Park Overview

What Size
542 sq km (209 sq miles).

Where Located 
Northen Tanzania, northeast of Arusha town.

How to get there

An easy 40 –minutes drive from Arusha. Approxiamtely 60km (35miles) from Kilimanjaro International Airport. The lakes, forest and Ngurdoto Crater can be visited in the course of a half-day outing appended to an extended safari through northern Tanzania.  In order to ensure comfort, enjoyment, safety and security of tourists, Across Africa Nature provides dedicated 4X4 WD safari jeeps available 24/7 for the entire safari.

What to do there
Game drive, canoeing, walking safaris (through different vegetation and habitats), Mt Meru Climb (good acclimatization for Kilimanjaro) , view points and picnics.

When best time to visit
To climb Mt Meru, June-February although it may rain in November. Best views of Kilimanjaro December-February.

Where to Stay 

Inside the Park are two private lodges, two resthouses, three public and two special campsites and two mountain accommodation center. Many private lodges lie just outside the Park and in Arusha town. Whether the client’s visit to Tanzania is for business or leisure, Across Africa Nature will always assist in planning and careful selecting the best and affordable places that provide enjoyment, fun and joy of exceptional accommodation and hospitality of Tanzanians.

Arusha in detail…

The closest national park to Arusha town – northern Tanzania’s safari capital – Arusha National Park is a multi-faceted jewel, often overlooked by safarigoers, despite offering the opportunity to explore a beguiling diversity of habitats within a few hours.

 

The entrance gate leads into shadowy montane forest inhabited by inquisitive blue monkeys and colourful turacos and trogons – the only place on the northern safari circuit where the acrobatic black-and-white colobus monkey is easily seen.

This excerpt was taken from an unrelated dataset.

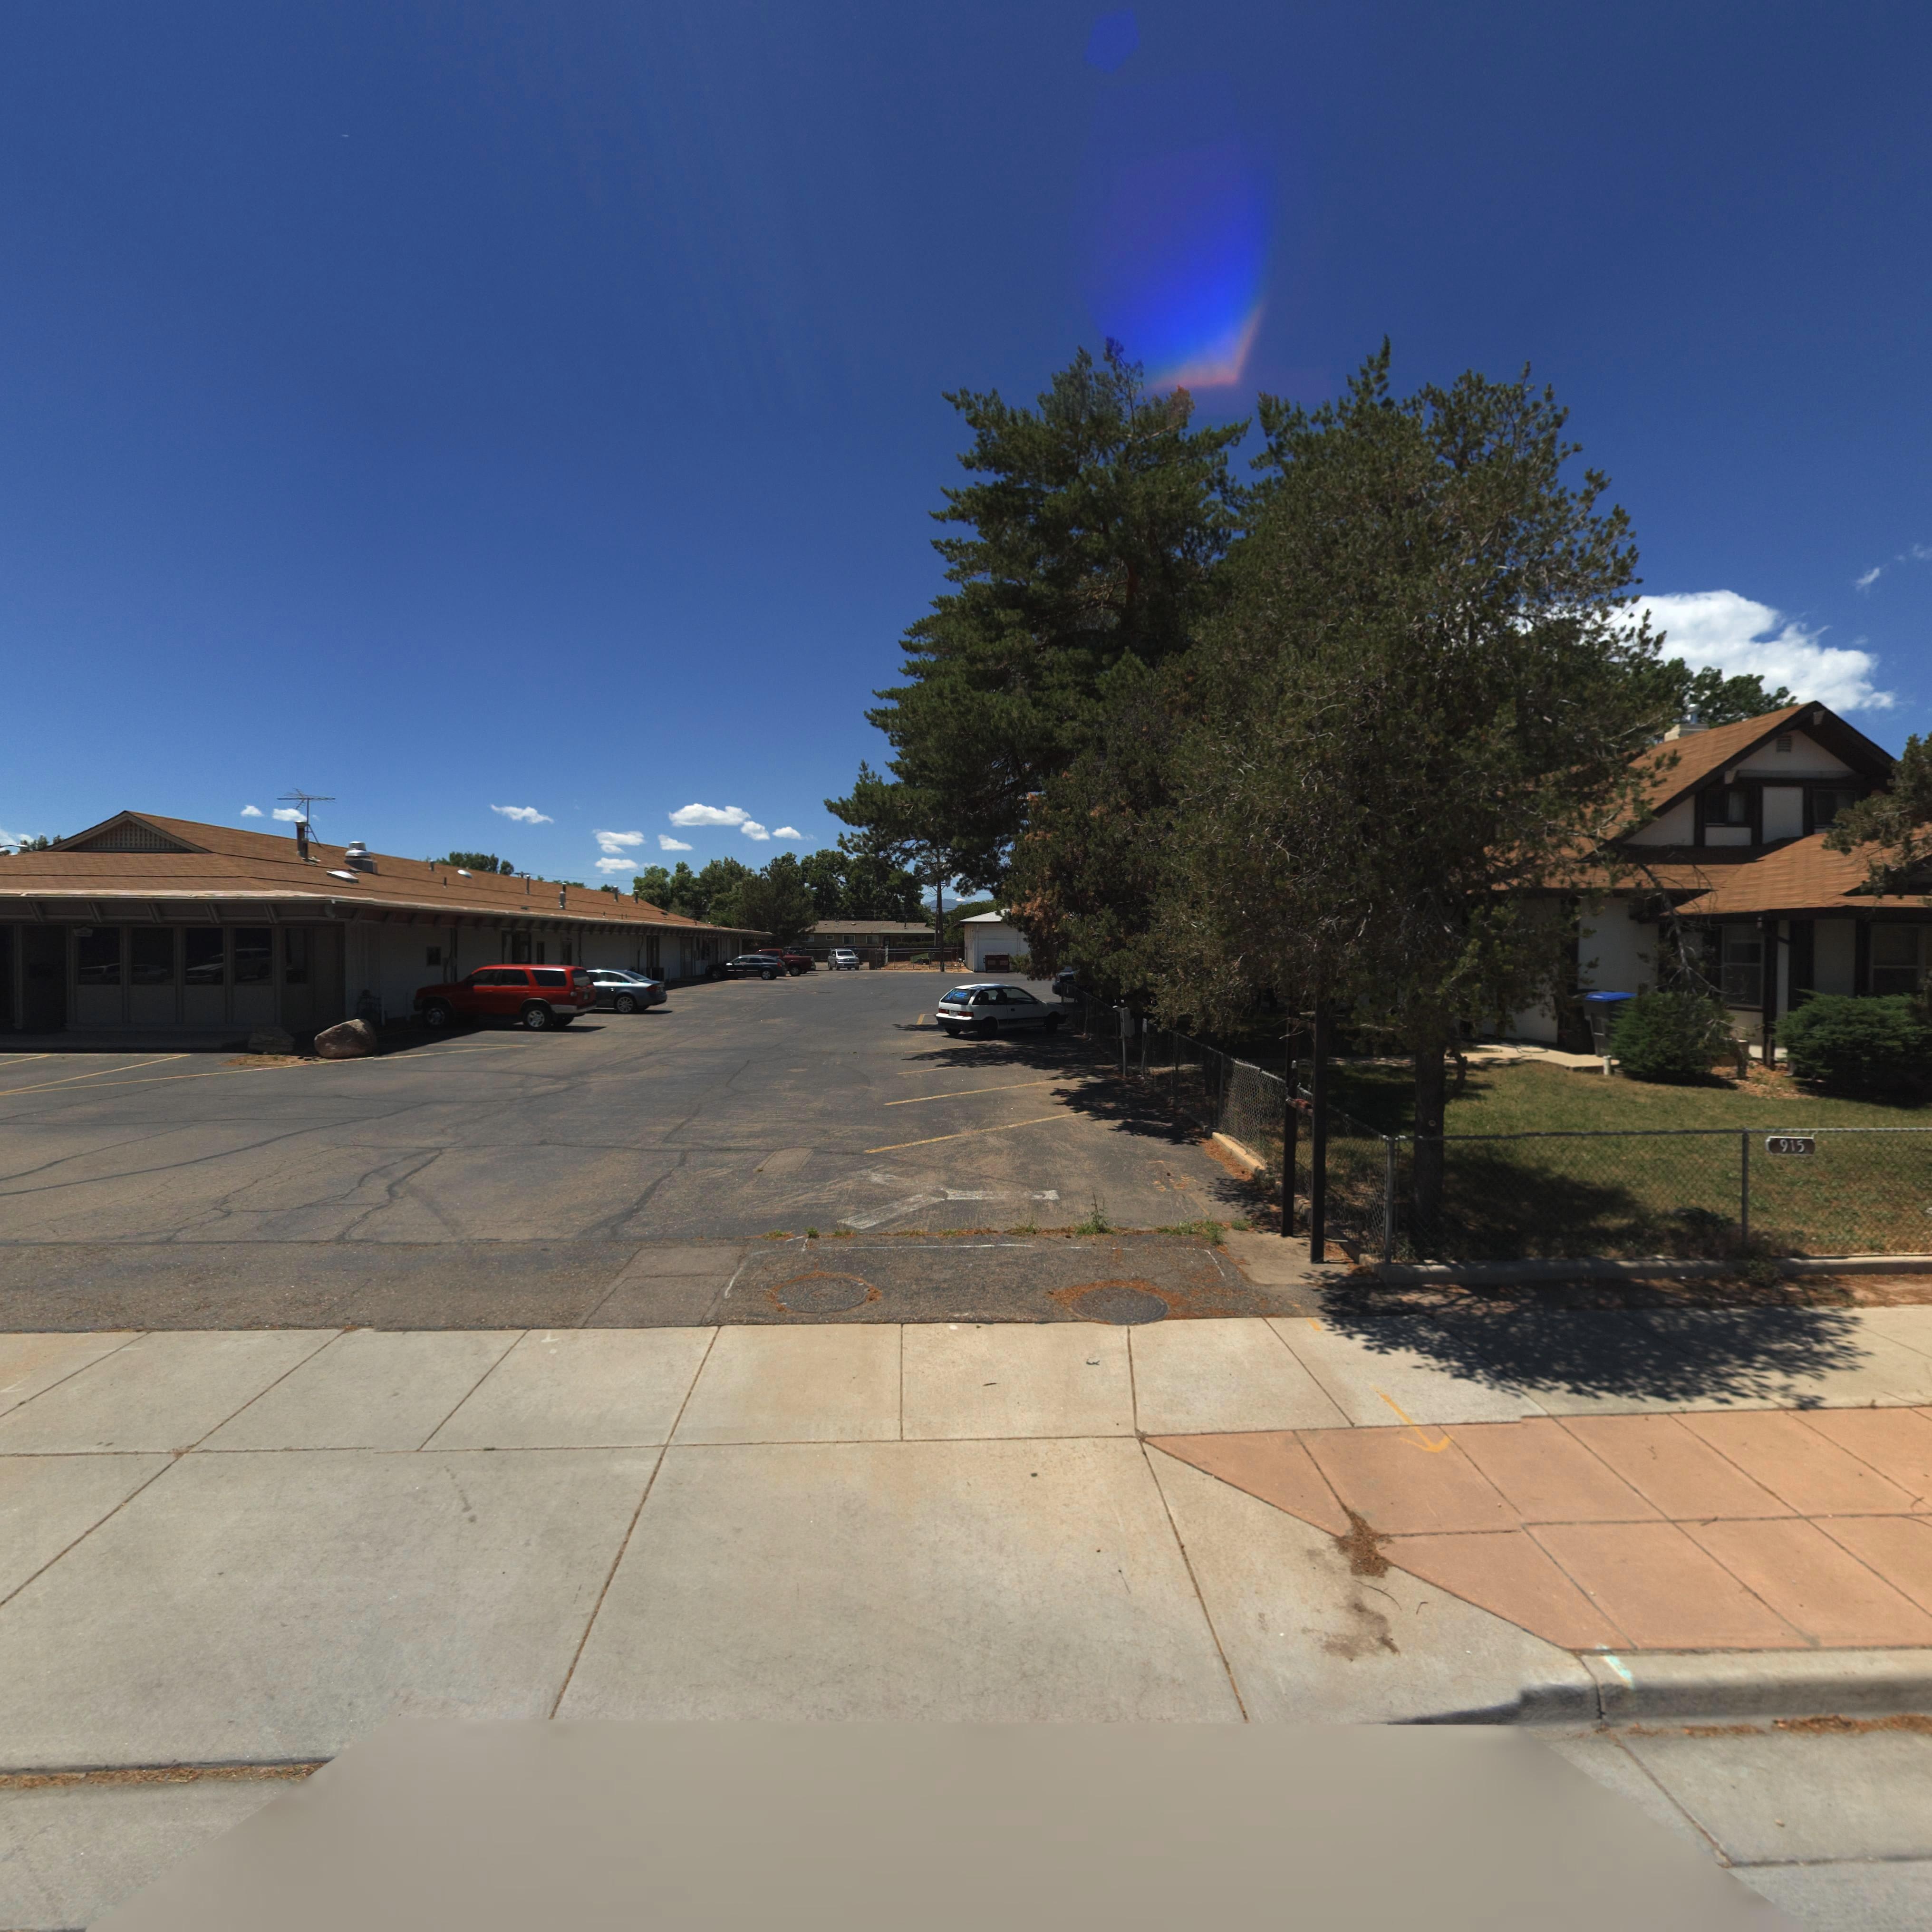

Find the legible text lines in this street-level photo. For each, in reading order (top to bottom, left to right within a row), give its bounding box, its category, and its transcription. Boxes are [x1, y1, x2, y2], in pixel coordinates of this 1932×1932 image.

In the midst of the forest stands the spectacular Ngurdoto Crater, whose steep, rocky cliffs enclose a wide marshy floor dotted with herds of buffalo and warthog.

Further north, rolling grassy hills enclose the tranquil beauty of the Momela Lakes, each one a different hue of green or blue. Their shallows sometimes tinged pink with thousands of flamingos, the lakes support a rich selection of resident and migrant waterfowl, and shaggy waterbucks display their large lyre-shaped horns on the watery fringes. Giraffes glide across the grassy hills, between grazing zebra herds, while pairs of wide-eyed dik-dik dart into scrubby bush like overgrown hares on spindly legs.

 

Although elephants are uncommon in Arusha National Park, and lions absent altogether, leopards and spotted hyenas may be seen slinking around in the early morning and late afternoon. It is also at dusk and dawn that the veil of cloud on the eastern horizon is most likely to clear, revealing the majestic snow-capped peaks of Kilimanjaro, only 50km (30 miles) distant.
But it is Kilimanjaro’s unassuming cousin, Mount Meru – the fifth highest in Africa at 4,566 metres (14,990 feet) – that dominates the park’s horizon. Its peaks and eastern footslopes protected within the national park, Meru offers unparalleled views of its famous neighbour, while also forming a rewarding hiking destination in its own right.

 

Passing first through wooded savannah where buffalos and giraffes are frequently encountered, the ascent of Meru leads into forests aflame with red-hot pokers and dripping with Spanish moss, before reaching high open heath spiked with giant lobelias. Everlasting flowers cling to the alpine desert, as delicately-hoofed klipspringers mark the hike’s progress. Astride the craggy summit, Kilimanjaro stands unveiled, blushing in the sunrise.